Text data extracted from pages
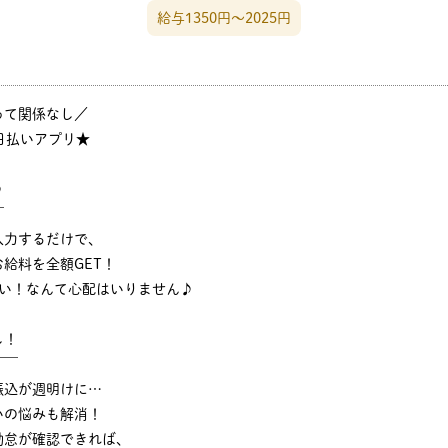
給与1350円〜2025円
って関係なし／
日払いアプリ★
♪
￣
入力するだけで、
給料を全額GET！
ない！なんて心配はいりません♪
し！
￣￣
振込が週明けに…
いの悩みも解消！
勤怠が確認できれば、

_The problem_:
Please extract the text lines from all the rows above and reproduce each one without any change. Leave the pictures out of your answer.

_Answer box_:
給与1350円〜2025円
って関係なし／
日払いアプリ★
♪
￣
入力するだけで、
給料を全額GET！
ない！なんて心配はいりません♪
し！
￣￣
振込が週明けに…
いの悩みも解消！
勤怠が確認できれば、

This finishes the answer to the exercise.